First off, here's the basic timeline for both Guardians movies:

1980 - Meredith Quill is impregnated by Ego
1988 - Meredith Quill dies.  Peter Quill kidnapped and raised by Yondu.
2014 - The events of both movies take place.

So 1988 is the absolute boundary for any pop culture references which Peter Quill might know, because he hasn't been back to Earth since he was first abducted.

Since we're only going to be dealing with the TV references.....

'TWO AND A HALF MEN'
"FISH IN A DRAWER"
This was listed in the IMDb connections because of a similar line of dialogue in both his episode and the first movie.

From the episode:
Hit the light.
I'm gonna check for semen.
My God.
It's like a Jackson Pollock painting.

According to the IMDb:
Quill says the same line: 
Oh she has no idea. 
If I had a black light, 
this would look like a Jackson Pollock painting.

This is just coincidence since that particular episode didn't even air until twenty years after Peter left Earth.  But I am impressed, albeit somewhat dubious, that he knew who Jackson Pollock was by the time he was eight years old.  I'm going to assume that art appreciation was something his mother shared with him.

So here are the references that do matter....


'ALF'
Quill has an 'ALF' sticker on his spaceship.


'ALF' ran on NBC for just over 100 episodes from 1986 to 1990.  The show's third season didn't start until October 1988, so at best, young Peter only saw about 60 episodes of its complete run before he was taken.  But there was more than enough time for a rush of merchandise from the show to flood the market before Christmas, 1986.  At some point before he was abducted, Peter got himself an 'ALF' sticker, but apparently he never had any place worthy enough to stick it on.  At least, not until he got his spaceship.






'CHEERS' 

A relationship between two characters is compared to the "will they/won't they" romance between Sam and Diane.


Although it stumbled when it first began, 'Cheers' went on to become a powerhouse sitcom with two spin-offs ('Frasier', another powerhouse, and 'The Tortellis', eh... not so much), and connections to several other TV shows ('Wings', 'St. Elsewhere', and through 'Frasier', 'Caroline In The City'.)  It aired on NBC from 1982 until 1993, and for the most part it held down the 9 PM timeslot on Thursdays as part of the Peacock Network's "Must See TV" prime-time block.  There were a few times it aired at 9:30 PM instead, and once even at 10 PM.

But it seems a bit too adult for a kid, and those timeslots were all past Peter's bedtime.  (I'm assuming Meredith was a loving mother but one who knew to establish guidelines for her son.)

However.... Meredith may have recorded the show regularly on her VCR and so Peter would have had access to that.

Shelley Long as Diane left the show in 1987, before Peter left Earth, so he would knew about the dynamics of her romance with Sam.....  And he never got the chance to see how the series ended.

'FULL HOUSE'
Star-Lord references actor John Stamos as one of the many outlaws he's familiar with.

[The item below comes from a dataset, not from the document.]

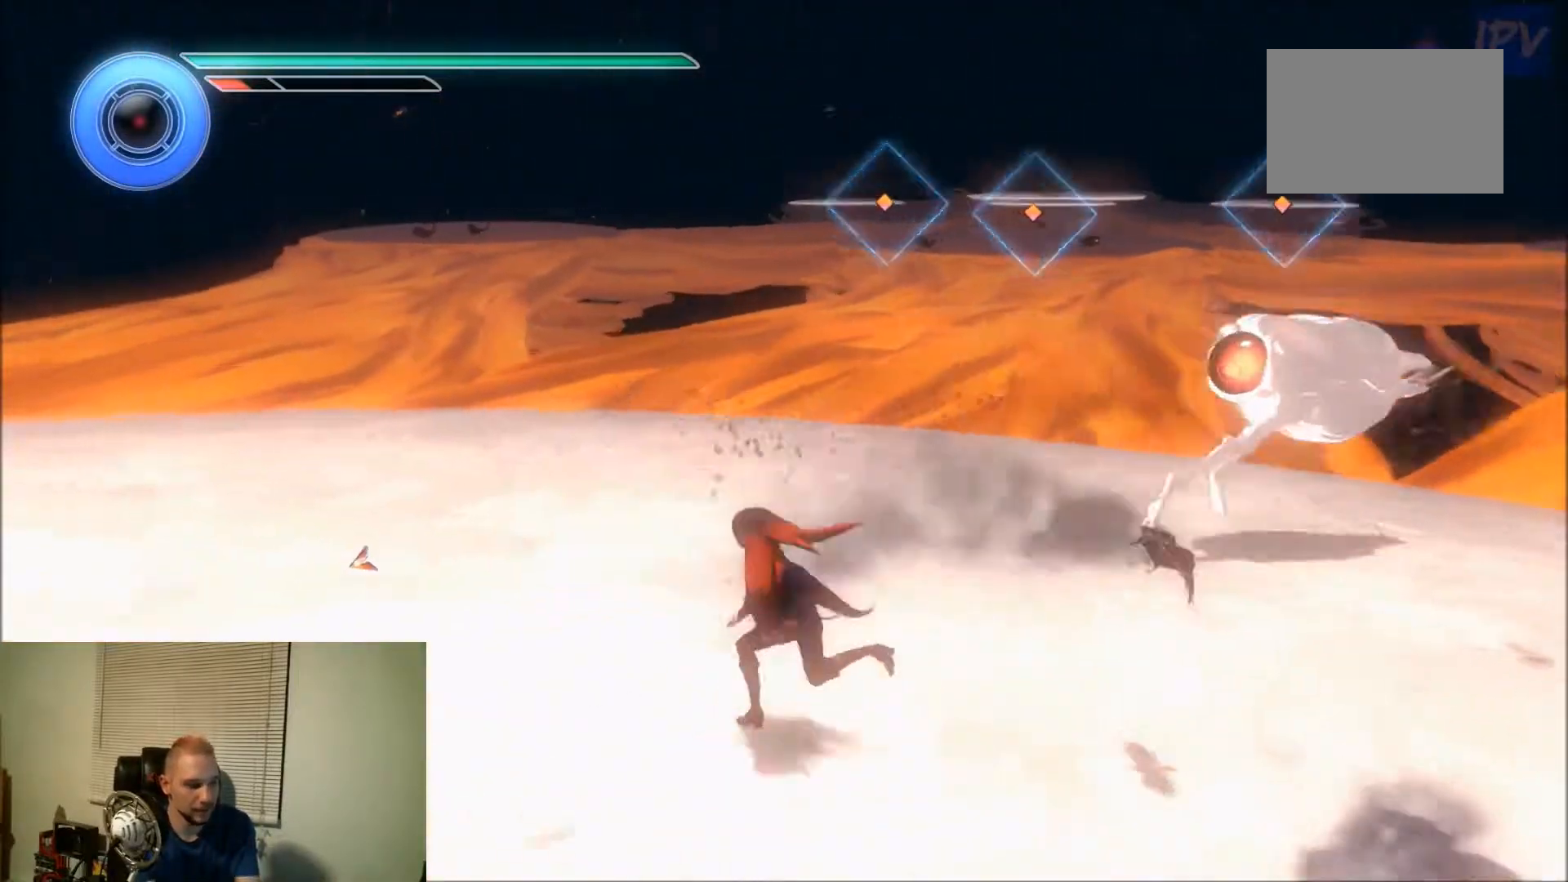
{"buttons": ["DPAD_LEFT"], "events": []}
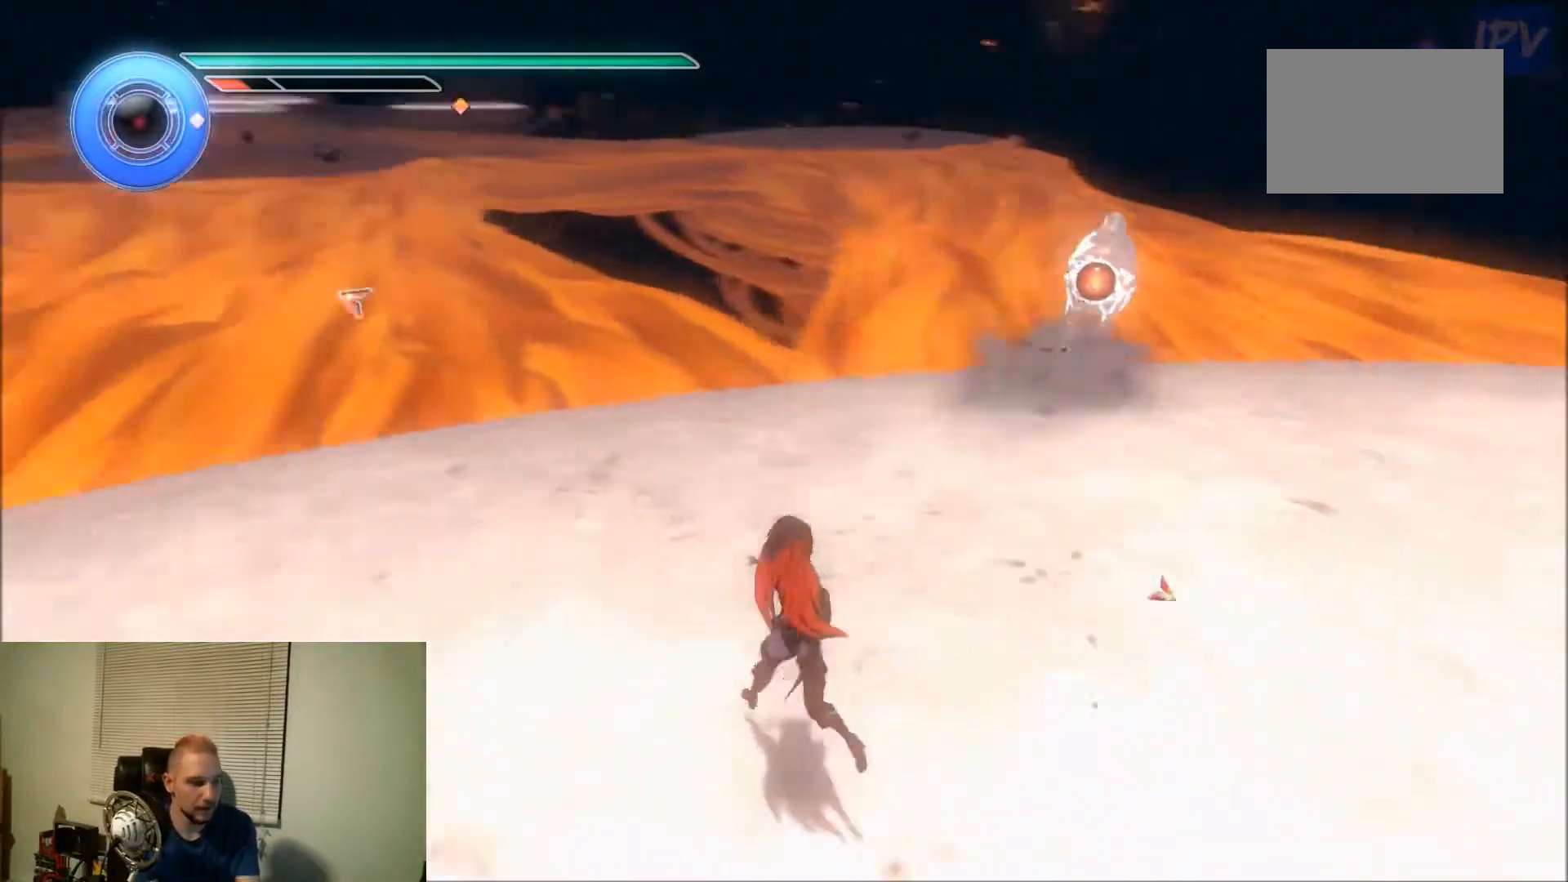
{"buttons": ["DPAD_LEFT"], "events": []}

The IMDb contributor believes that it is because of the role played by Stamos in 'Full House' that Peter Quill identified with him as an "outlaw".  But it may be that role as Uncle Jesse was more a character he admired for his ability to rock out.  For a truly (well, nearly) outlaw character played by John Stamos, I think Peter was watching a lot of afternoon TV once he got home from school.  And by that I mean soap operas, back in their heyday of the 1980s.  And one of those would have been 'General Hospital' in which Stamos played a young punk kid with a heart o' gold, Blackie Parrish.


From Wikipedia:
Blackie Parrish was a fictional character on the ABC soap opera 'General Hospital'. He was the foster child of Rick and Lesley Webber. He was portrayed by actor John Stamos from 1982–84.

At the end of his run on the show, Blackie Parrish was sentenced to a correctional facility because he took the rap for the death of the girl that he loved.  Three years later, Stamos would begin his prime-time takeover on 'Full House'.

So I think when Quill was talking about Stamos, it was because of Blackie Parrish and not Uncle Jesse.

'KNIGHT RIDER' 
Ego briefly takes the form of Michael Knight.

But not just yet.....

There were four seasons of this show and not long after its debut, 'Knight Rider' was moved to Friday nights, so there would have been no problem for Peter, even at that young age to stay up late with no school on Saturdays.  But even if he did miss a few seasons because he was so young, by 1986 when the show was cancelled, it was offered up for syndication.  So Peter would eventually have caught up on the episodes he once missed and fully immersed himself in the adventures of the man he considered a father figure.

Peter Quill: I told Gamora how when I was a kid I used to pretend David Hasselhoff was my dad. He's a singer and actor from Earth, really famous guy. Yondu didn't have a talking car, but he did have a flying arrow. He didn't have a beautiful voice of an angel, but he did have the whistle of one. Both Yondu and David Hasselhoff went on kick-ass adventures and hooked up with hot women, and fought robots. I guess David Hasselhoff did kinda end up being my dad after all, only it was you, Yondu.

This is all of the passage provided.